* _TASK DESCRIPTION_:
Each line of the records below that contains "pinky" needs to be copied.

* _Skeletal landmark data_:

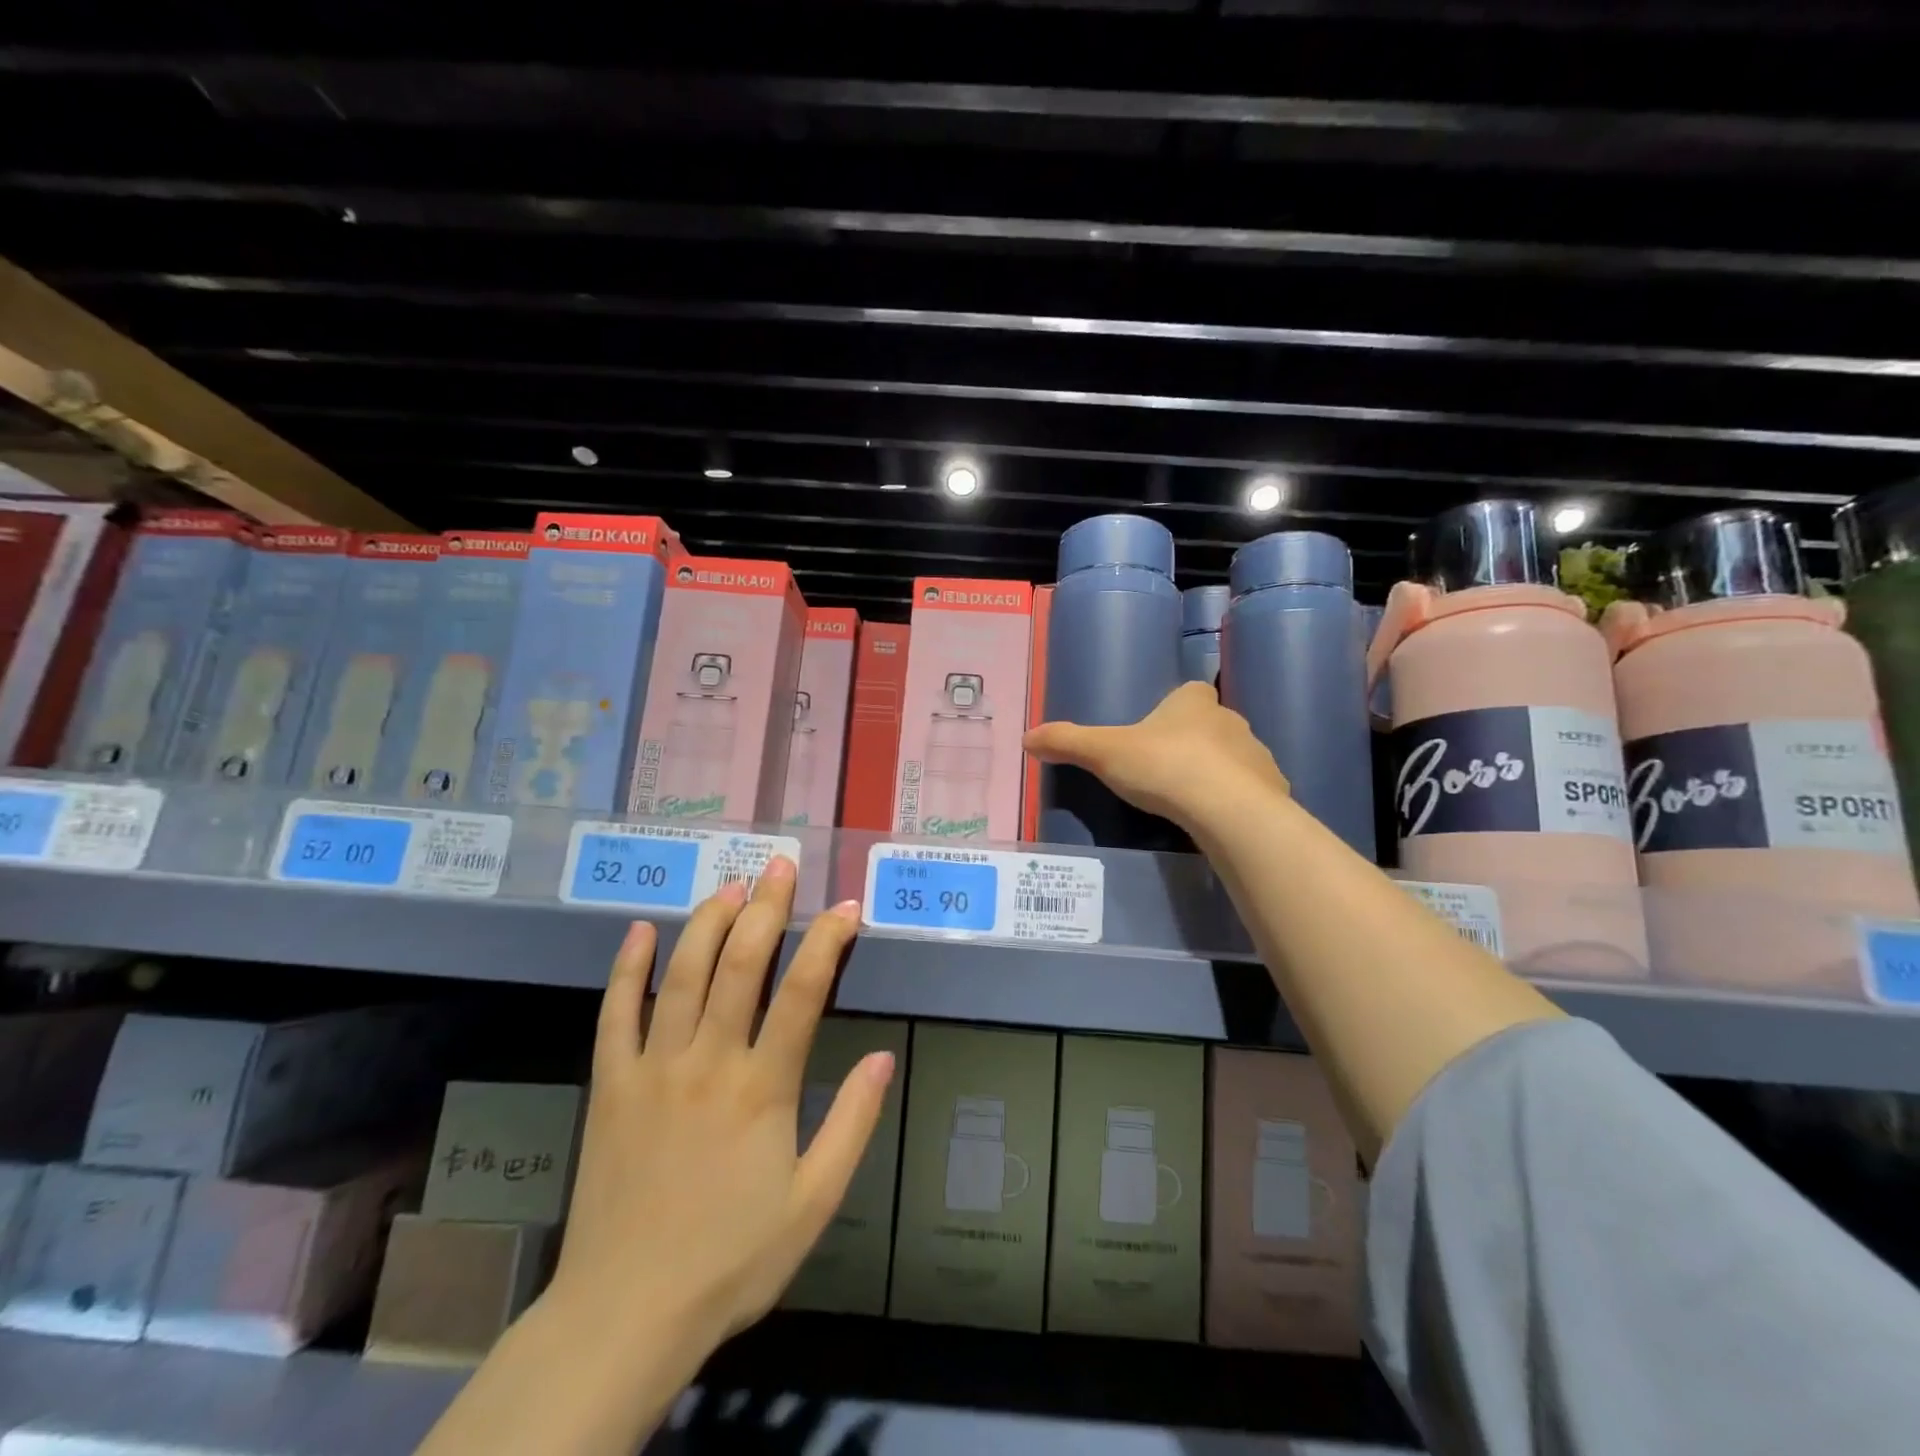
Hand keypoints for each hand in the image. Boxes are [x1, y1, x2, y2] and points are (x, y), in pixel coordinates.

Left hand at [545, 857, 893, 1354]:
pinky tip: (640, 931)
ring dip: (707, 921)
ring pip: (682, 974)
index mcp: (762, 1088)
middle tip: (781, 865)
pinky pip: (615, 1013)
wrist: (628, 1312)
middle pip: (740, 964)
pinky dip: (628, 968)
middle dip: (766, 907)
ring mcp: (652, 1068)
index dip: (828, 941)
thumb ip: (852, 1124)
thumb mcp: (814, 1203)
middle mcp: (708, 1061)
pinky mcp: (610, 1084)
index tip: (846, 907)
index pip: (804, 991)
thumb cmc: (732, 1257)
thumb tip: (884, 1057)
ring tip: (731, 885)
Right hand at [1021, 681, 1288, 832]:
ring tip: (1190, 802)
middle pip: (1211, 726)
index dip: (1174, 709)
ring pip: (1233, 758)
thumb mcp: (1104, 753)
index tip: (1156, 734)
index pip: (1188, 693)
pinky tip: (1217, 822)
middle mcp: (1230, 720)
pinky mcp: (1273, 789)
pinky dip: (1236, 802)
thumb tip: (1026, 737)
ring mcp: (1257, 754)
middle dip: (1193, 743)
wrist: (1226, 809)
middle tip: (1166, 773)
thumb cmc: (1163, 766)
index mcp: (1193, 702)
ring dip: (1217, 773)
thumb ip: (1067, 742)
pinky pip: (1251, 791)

* _RESPONSE TO THE TASK_:
pinky tip: (640, 931)
pinky pip: (615, 1013)
pinky dip: (628, 968)
pinky mcp: (610, 1084)
pinky tip: (1217, 822)
pinky mcp: (1273, 789)
pinky dip: (1236, 802)
pinky pip: (1251, 791)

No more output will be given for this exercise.